Les colonies de hasard ne sont arrivées qu'après l’invention de la navigation. A la suite de naufrages, plusieurs en réchappèrent, et parmi eux des femmes qui ont donné lieu à plusieurs peuplades. Il y a grande apparence que plusieurs îles ont été habitées de la sorte, et que les premiers peuples d’Amérique y ont été transportés de cette façon. On voit que Vauban n’y entend point malice, et que pour tant faire que de se lancer dans le domaine de l’hypothèse, il admet la plus simple. En 1744, dans son livre sur le Canada, le Père Charlevoix nous apprend qu’il y avait encore diversité de vues au sujet de l’origine probable des Américains’, quelques-uns voyant des Frisons dans les ancêtres des Américains, tandis que d’autres, en bons Français, tiennent pour les Gaulois.
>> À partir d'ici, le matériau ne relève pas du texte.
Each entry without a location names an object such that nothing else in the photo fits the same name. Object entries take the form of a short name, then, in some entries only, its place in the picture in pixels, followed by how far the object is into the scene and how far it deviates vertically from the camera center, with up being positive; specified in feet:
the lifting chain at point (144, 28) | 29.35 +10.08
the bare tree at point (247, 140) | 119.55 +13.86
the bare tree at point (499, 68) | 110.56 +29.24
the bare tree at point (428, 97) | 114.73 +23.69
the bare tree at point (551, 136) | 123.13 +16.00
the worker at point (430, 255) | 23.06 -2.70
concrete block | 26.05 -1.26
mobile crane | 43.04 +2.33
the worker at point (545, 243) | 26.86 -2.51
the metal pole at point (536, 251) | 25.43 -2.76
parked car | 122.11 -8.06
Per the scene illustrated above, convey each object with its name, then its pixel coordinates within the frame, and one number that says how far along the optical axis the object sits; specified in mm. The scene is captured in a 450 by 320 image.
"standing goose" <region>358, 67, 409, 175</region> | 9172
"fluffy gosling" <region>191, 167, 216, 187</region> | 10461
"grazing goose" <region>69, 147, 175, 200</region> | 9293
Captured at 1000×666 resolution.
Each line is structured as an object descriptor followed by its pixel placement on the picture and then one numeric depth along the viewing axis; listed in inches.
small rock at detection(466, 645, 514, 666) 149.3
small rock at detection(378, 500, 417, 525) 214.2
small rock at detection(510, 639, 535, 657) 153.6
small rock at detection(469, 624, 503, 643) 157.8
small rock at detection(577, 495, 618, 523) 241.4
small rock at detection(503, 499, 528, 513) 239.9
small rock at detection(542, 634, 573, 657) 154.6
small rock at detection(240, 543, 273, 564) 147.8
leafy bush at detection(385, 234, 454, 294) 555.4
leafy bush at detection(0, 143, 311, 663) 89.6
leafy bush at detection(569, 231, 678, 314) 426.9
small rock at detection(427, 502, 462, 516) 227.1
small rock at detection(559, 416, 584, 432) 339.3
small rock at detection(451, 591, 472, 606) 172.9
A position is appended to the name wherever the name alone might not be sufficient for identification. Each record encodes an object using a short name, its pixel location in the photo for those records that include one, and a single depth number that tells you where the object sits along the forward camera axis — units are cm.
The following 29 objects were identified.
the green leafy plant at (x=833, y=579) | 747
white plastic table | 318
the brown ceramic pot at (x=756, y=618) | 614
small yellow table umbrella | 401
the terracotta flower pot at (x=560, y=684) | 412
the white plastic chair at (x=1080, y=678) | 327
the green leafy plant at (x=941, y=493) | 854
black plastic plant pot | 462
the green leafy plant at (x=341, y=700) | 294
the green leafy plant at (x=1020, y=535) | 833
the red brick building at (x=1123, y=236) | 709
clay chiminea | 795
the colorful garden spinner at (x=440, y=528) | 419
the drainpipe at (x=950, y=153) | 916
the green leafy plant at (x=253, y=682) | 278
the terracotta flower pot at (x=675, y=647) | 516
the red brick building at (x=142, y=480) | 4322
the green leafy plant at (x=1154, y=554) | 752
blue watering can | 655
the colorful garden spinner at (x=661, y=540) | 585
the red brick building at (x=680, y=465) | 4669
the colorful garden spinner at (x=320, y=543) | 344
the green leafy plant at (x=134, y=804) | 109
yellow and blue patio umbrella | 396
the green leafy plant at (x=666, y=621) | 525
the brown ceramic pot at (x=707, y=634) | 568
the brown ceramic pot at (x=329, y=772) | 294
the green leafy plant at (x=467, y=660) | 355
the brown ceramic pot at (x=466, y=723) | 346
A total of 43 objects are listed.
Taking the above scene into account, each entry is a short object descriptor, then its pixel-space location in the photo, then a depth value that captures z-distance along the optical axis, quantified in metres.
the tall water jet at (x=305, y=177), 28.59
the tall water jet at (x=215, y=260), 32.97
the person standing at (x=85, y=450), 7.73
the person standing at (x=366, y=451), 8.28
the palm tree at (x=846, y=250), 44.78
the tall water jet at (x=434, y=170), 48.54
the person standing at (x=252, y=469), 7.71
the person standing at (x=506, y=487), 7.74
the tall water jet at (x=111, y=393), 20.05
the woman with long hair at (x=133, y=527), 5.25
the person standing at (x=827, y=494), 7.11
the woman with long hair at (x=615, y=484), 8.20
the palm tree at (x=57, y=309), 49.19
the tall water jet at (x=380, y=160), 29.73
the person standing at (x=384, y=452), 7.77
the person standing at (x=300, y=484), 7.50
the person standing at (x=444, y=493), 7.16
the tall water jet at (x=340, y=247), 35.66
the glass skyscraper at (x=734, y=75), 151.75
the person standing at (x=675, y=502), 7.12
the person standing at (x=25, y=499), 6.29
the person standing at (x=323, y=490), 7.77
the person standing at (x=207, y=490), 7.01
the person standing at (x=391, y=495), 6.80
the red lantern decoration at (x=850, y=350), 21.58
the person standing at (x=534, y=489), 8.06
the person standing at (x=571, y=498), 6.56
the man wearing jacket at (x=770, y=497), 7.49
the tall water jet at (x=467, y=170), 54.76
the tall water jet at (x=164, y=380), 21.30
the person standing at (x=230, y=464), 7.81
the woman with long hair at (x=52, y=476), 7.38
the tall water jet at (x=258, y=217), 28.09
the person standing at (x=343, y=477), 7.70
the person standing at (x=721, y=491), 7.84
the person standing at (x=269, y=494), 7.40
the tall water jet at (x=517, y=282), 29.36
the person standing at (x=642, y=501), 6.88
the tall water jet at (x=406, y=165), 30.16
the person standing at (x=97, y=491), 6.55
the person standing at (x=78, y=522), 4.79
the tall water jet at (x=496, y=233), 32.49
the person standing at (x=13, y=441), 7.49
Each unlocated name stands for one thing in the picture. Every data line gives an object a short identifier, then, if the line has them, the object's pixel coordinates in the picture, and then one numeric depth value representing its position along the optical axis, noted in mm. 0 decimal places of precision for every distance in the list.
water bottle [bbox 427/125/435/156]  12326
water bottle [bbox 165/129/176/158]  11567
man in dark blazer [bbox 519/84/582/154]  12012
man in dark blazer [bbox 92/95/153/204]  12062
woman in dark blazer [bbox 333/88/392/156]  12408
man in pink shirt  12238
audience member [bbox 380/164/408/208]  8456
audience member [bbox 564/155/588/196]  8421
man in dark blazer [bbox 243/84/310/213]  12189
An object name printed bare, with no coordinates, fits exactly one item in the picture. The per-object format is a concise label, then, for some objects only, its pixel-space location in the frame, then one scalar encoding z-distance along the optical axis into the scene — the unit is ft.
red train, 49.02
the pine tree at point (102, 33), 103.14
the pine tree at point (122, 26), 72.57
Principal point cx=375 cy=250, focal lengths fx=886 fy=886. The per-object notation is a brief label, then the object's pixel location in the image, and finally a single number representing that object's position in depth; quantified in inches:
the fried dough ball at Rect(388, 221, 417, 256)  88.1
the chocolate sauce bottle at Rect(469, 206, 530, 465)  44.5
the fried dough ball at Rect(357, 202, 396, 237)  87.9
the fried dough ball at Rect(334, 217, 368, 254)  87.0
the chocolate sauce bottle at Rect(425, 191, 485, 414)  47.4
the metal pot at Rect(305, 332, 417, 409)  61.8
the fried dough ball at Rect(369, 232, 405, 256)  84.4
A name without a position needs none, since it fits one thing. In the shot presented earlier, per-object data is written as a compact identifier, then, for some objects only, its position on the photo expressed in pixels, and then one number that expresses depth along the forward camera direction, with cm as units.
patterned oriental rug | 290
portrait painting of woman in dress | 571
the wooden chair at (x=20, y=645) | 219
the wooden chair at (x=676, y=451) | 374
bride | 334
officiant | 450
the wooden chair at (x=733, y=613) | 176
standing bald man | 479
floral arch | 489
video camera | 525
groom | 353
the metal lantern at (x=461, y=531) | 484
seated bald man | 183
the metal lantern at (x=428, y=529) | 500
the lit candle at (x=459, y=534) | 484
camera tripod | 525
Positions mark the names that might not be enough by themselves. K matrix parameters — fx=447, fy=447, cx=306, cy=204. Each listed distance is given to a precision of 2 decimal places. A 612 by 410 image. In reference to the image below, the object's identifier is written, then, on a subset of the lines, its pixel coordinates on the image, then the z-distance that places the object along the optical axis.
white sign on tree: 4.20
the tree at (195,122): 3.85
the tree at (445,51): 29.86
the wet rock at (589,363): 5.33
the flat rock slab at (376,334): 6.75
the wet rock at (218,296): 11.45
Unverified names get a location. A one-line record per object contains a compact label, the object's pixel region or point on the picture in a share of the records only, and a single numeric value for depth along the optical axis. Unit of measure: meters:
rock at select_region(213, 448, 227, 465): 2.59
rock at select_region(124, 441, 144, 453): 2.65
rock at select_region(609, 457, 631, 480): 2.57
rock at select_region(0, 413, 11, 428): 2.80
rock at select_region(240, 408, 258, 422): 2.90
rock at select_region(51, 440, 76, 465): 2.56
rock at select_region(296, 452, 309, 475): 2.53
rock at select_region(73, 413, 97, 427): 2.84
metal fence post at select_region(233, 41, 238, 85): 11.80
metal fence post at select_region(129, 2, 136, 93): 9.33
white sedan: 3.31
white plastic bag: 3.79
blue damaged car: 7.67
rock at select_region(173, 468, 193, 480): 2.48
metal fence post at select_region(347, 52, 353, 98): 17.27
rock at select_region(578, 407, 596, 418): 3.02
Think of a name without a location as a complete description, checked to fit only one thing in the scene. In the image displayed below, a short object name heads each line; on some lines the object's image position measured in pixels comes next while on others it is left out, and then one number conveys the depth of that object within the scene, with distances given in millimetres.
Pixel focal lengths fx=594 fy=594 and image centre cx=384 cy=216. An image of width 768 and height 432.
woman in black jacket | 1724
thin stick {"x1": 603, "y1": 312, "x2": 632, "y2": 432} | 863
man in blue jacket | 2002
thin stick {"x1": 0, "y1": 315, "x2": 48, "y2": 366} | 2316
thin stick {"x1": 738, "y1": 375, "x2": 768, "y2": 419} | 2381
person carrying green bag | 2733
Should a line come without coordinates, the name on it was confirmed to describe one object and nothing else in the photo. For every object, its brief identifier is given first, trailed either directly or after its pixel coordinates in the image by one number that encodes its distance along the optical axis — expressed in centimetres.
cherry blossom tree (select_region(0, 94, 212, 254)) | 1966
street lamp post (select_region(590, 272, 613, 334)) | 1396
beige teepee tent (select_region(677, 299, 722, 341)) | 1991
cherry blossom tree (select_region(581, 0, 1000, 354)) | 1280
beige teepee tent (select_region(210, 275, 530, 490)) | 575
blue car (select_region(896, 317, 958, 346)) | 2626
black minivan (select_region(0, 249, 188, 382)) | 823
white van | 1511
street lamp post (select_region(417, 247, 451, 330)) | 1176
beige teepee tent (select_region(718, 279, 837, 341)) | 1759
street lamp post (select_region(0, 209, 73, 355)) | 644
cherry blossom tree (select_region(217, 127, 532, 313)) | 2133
Le Père Kirker opine pour les Egyptiens, un autre pour les Phéniciens, tandis que le jésuite espagnol Joseph de Acosta estime que ce sont des Asiatiques dont le passage s’est fait par le nord de l’Asie ou par les terres qui sont au sud du détroit de Magellan.

Les colonies de raison ont été faites par délibération de conseil, les unes pour se décharger d’une partie de leurs peuples, quand les pays ne pouvaient plus les nourrir, les autres par simple ambition. Les Phéniciens et les Egyptiens en furent les inventeurs. Ici Vauban se trompe en parlant des Egyptiens, qui furent le peuple le plus casanier de l’antiquité, laissant aux Phéniciens le monopole de leur commerce ; mais où il est dans le vrai, c’est quand il constate qu’après avoir été comme assoupie près de mille ans, cette méthode s’est renouvelée par les Espagnols, Portugais, Français et Anglais, qui ont rempli une grande partie de l’Amérique et des Indes. En parlant du Canada, de la Louisiane et de Saint-Domingue, c’est avec raison qu’il pousse ce cri d’alarme : Si le roi ne travaille pas vigoureusement à l’accroissement de ces colonies, à la première guerre qu’il y aura avec les Anglais, nous les perdrons, et pour lors n’y reviendrons jamais, et nous n’aurons plus en Amérique que la part qu’ils nous en voudront bien faire.

Vauban n’a été que trop bon prophète ; mais l’opinion publique n’attachait alors qu’une faible importance aux colonies. Est-elle beaucoup mieux éclairée aujourd’hui ?

 

 

 



[1] Description géographique de l'élection de Vézelay, Oisivetés, t. II.

[2] Publié en 1842 par le colonel Augoyat.